*EXERCISE:* Please reproduce every one of the records below word for word.

*LISTED RECORDS:*
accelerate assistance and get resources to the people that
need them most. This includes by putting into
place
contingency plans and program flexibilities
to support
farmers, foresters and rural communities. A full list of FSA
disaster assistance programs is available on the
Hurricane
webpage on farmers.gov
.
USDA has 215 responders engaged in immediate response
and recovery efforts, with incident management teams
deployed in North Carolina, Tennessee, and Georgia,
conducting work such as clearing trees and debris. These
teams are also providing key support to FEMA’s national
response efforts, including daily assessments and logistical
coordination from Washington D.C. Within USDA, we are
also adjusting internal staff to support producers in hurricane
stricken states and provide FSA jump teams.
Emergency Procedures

*COMPLETED EXERCISE:*
accelerate assistance and get resources to the people that
need them most. This includes by putting into
place
contingency plans and program flexibilities
to support
farmers, foresters and rural communities. A full list of FSA
disaster assistance programs is available on the
Hurricane
webpage on farmers.gov
.
USDA has 215 responders engaged in immediate response
and recovery efforts, with incident management teams
deployed in North Carolina, Tennessee, and Georgia,
conducting work such as clearing trees and debris. These
teams are also providing key support to FEMA’s national
response efforts, including daily assessments and logistical
coordination from Washington D.C. Within USDA, we are
also adjusting internal staff to support producers in hurricane
stricken states and provide FSA jump teams.
Emergency Procedures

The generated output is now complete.